Getting reliable answers to these questions may not be easy. On their website, Uber’s Help Center has no “Contact Us” button, no phone number to call, and nowhere could I find solid answers to many of my burning questions.
The lure of easy money, flexible work hours, and the convenience of this type of ride-sharing has created an outright explosion of these types of services. From a quick review of some of the blog posts on this subject, it appears many of the folks giving or receiving these “rides” have not gotten solid answers to many of these questions, either… not by a long shot.
Both legislators and insurance organizations are now struggling to catch up to these quickly evolving types of services in what is now being called the new “sharing economy.” Another major concern is that personal auto policies are almost like snowflakes; no two companies have exactly the same policy language. This puts the rider and the driver in a very difficult position when trying to determine what their exposure really is.

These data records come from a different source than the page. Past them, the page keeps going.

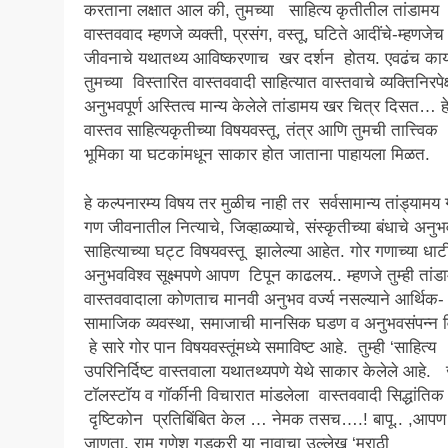
करताना लक्षात आल की, तुमच्या साहित्य कृतीतील तांडामय
वास्तववाद म्हणजे व्यक्ती, प्रसंग, वस्तू, घटिते आदींचे-म्हणजेच
जीवनाचे यथातथ्य आविष्करणाच खर दर्शन होतय. एवढंच का
तुमच्या विस्तारित वास्तववादी साहित्यात वास्तवाचे व्यक्तिनिरपेक्
अनुभवपूर्ण अस्तित्व मान्य केलेले तांडामय खर चित्र दिसत… ह
वास्तव साहित्यकृतीच्या विषयवस्तू, तंत्र आणि तुमची तात्त्विक
भूमिका या घटकांमधून साकार होत जाताना पाहायला मिळत.
हे कल्पनारम्य विषय तर मुळीच नाही तर सर्वसामान्य तांड्यामय 
गण जीवनातील नित्याचे, जिव्हाळ्याचे, संस्कृतीच्या बंधाचे अनुभ
साहित्याच्या घट्ट विषयवस्तू झालेल्या आहेत. गोर गणाच्या धाट
अनुभवविश्व सूक्ष्मपणे आपण टिपून काढलय.. म्हणजे तुम्ही तांड
वास्तववादाला कोणताच मानवी अनुभव वर्ज्य नसल्याने आर्थिक-
सामाजिक व्यवस्था, समाजाची मानसिक घडण व अनुभवसंपन्न व
हे सारे गोर पान विषयवस्तूंमध्ये समाविष्ट आहे. तुम्ही ‘साहित्य
उपरिनिर्दिष्ट वास्तवाला यथातथ्यपणे येथे साकार केलेले आहे.
टॉलस्टॉय व गॉर्कीनी विचारात मांडलेला वास्तववादी सिद्धांतिक
दृष्टिकोन प्रतिबिंबित केल … नेमक तसच….! बापू.. ,आपण
जाणता, राम गणेश गडकरी या नावाचा उल्लेख ‘मराठी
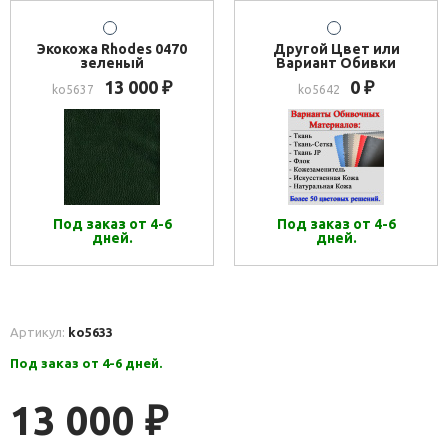
Экокожа Rhodes 0470
Другой Цвет или
зеленый
Вариант Обивки
13 000
0
₽
₽
ko5637
ko5642
Под заказ от 4-6
Под заказ от 4-6
дней.
дней.
Артикул:
ko5633
Под заказ от 4-6 дней.
13 000
₽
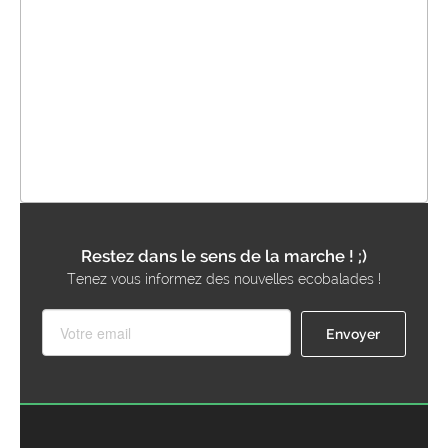
Restez dans le sens de la marche ! ;)
Tenez vous informez des nouvelles ecobalades !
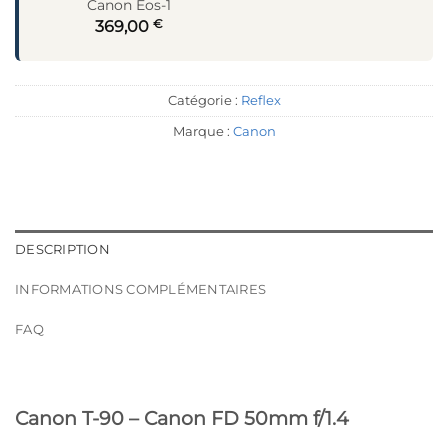
Canon Eos-1
€
369,00
Catégorie :
Reflex
Marque :
Canon
DESCRIPTION
INFORMATIONS COMPLÉMENTAIRES
FAQ
Canon T-90 – Canon FD 50mm f/1.4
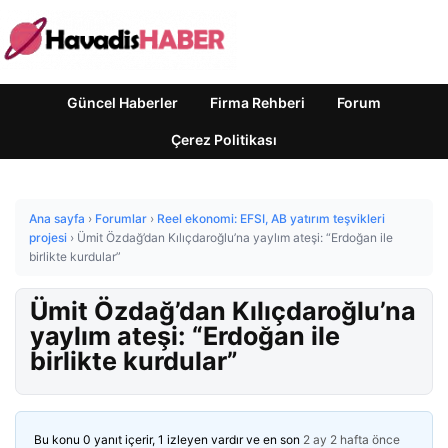
Güncel Haberler
Firma Rehberi
Forum
Çerez Politikası
Ana sayfa
›
Forumlar
›
Reel ekonomi: EFSI, AB yatırım teşvikleri
projesi
›
Ümit Özdağ’dan Kılıçdaroğlu’na yaylım ateşi: “Erdoğan ile
birlikte kurdular”
Ümit Özdağ’dan Kılıçdaroğlu’na
yaylım ateşi: “Erdoğan ile
birlikte kurdular”
Bu konu 0 yanıt içerir, 1 izleyen vardır ve en son
2 ay 2 hafta önce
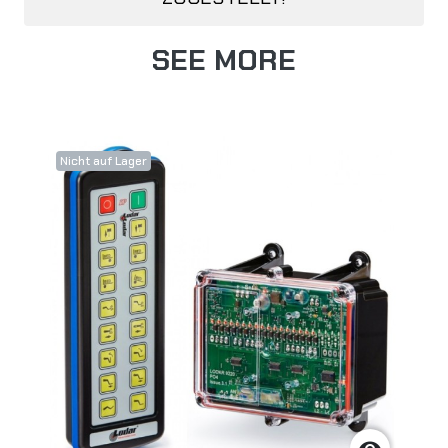
SEE MORE
Nicht auf Lager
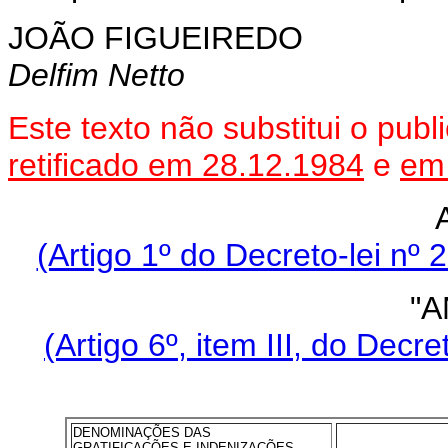
JOÃO FIGUEIREDO
Delfim Netto
Este texto não substitui o pub
retificado em 28.12.1984
e
em
(Artigo 1º do Decreto-lei nº
"A
(Artigo 6º, item III, do Decr
DENOMINAÇÕES DAS
GRATIFICAÇÕES E INDENIZAÇÕES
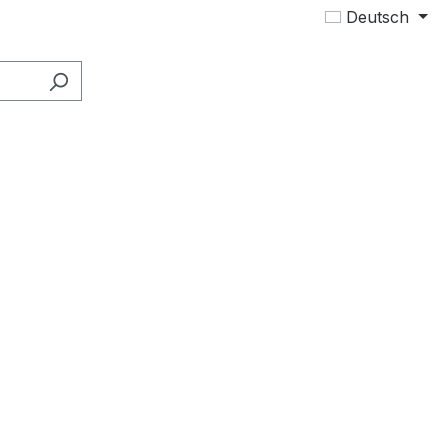
Deutsch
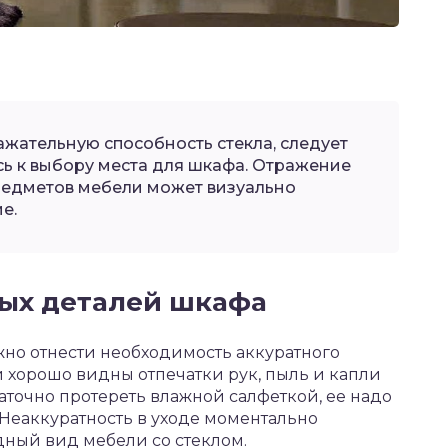
ажательную способность стекла, следует
ь к выбору места для шкафа. Отражение
редметов мебели может визуально
е.
ных деталей шкафа
жно отнести необходимость аккуратного
и хорошо видны отпечатки рук, пыль и капли
аточно протереть влажной салфеткой, ее надо
. Неаккуратность в уходе моментально
дный вид мебели со стеклом.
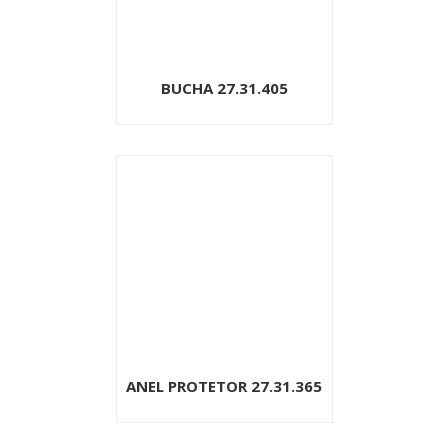
BUCHA 27.31.405
ANEL PROTETOR 27.31.365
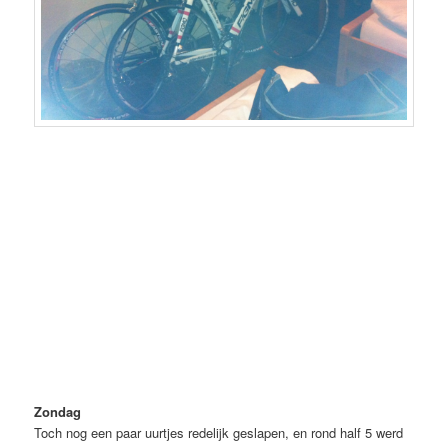
Zondag
Toch nog een paar uurtjes redelijk geslapen, en rond half 5 werd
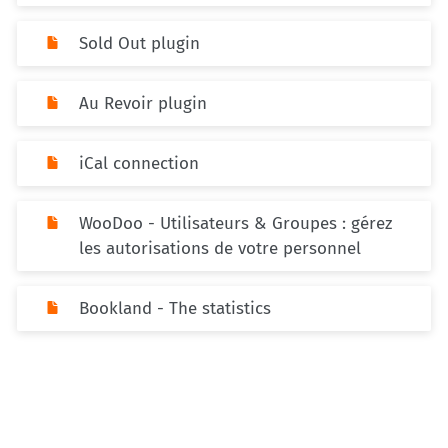
Sold Out plugin
Au Revoir plugin
iCal connection
WooDoo - Utilisateurs & Groupes : gérez
les autorisations de votre personnel
Bookland - The statistics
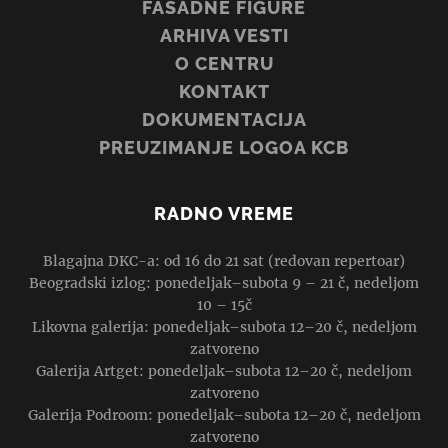
FASADNE FIGURE
ARHIVA VESTI
O CENTRU
KONTAKT
DOKUMENTACIJA
PREUZIMANJE LOGOA KCB
RADNO VREME
Blagajna DKC-a: od 16 do 21 sat (redovan repertoar)
Beogradski izlog: ponedeljak–subota 9 – 21 č, nedeljom
10 – 15č
Likovna galerija: ponedeljak–subota 12–20 č, nedeljom
zatvoreno
Galerija Artget: ponedeljak–subota 12–20 č, nedeljom
zatvoreno
Galerija Podroom: ponedeljak–subota 12–20 č, nedeljom
zatvoreno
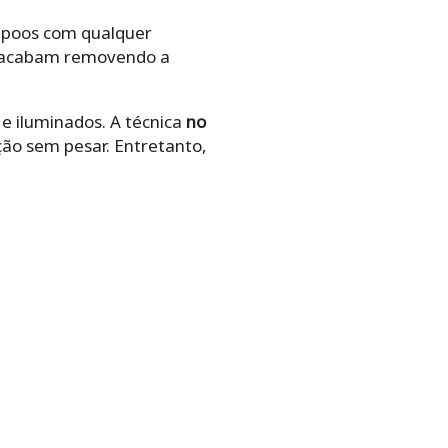
ampoos com qualquer
s acabam removendo a
 e iluminados. A técnica
no
ão sem pesar. Entretanto,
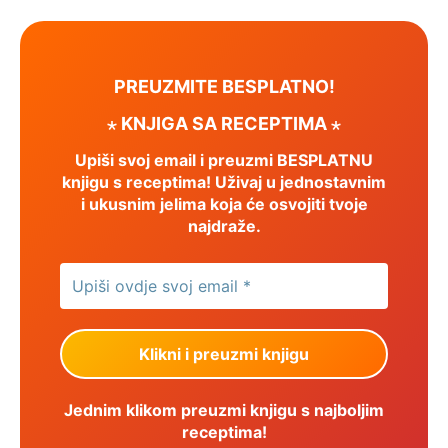
PREUZMITE BESPLATNO!
⋆ KNJIGA SA RECEPTIMA ⋆
Upiši svoj email i preuzmi BESPLATNU
knjigu s receptima! Uživaj u jednostavnim
i ukusnim jelima koja će osvojiti tvoje
najdraže.
Jednim klikom preuzmi knjigu s najboljim
receptima!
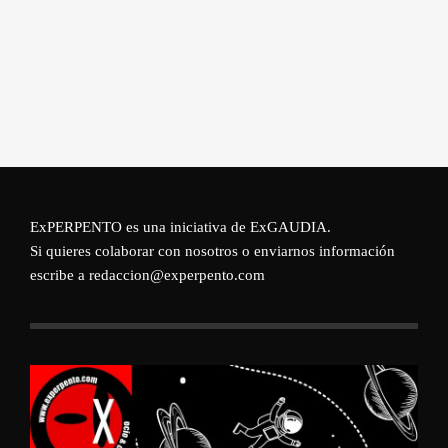
ExPERPENTO es una iniciativa de
ExGAUDIA
.
Si quieres colaborar con nosotros o enviarnos información
escribe a redaccion@experpento.com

The one fairly consistent message is that virtually all personal auto policies have an exclusion for liability, uninsured/ underinsured motorists, as well as for damage to your car when you are using it as a public or livery conveyance. Basically, if you choose to be a share-aride driver, once you turn on the app, the exclusion kicks in and you most likely have no coverage.
Uber’s website shows that they provide a limited level of coverage if you are driving with the app open and active but are searching for a passenger. The limits increase once you actually accept a trip. But you’ll want to review these coverage limits carefully and talk this over with your insurance agent before taking the plunge.
Several court cases for different scenarios of injury and damage are pending right now all across the country. You probably don’t want to be involved in one of those, so before you enter the ride-share business, be sure to ask the right questions and get comfortable with the answers to avoid what may be an unpleasant surprise.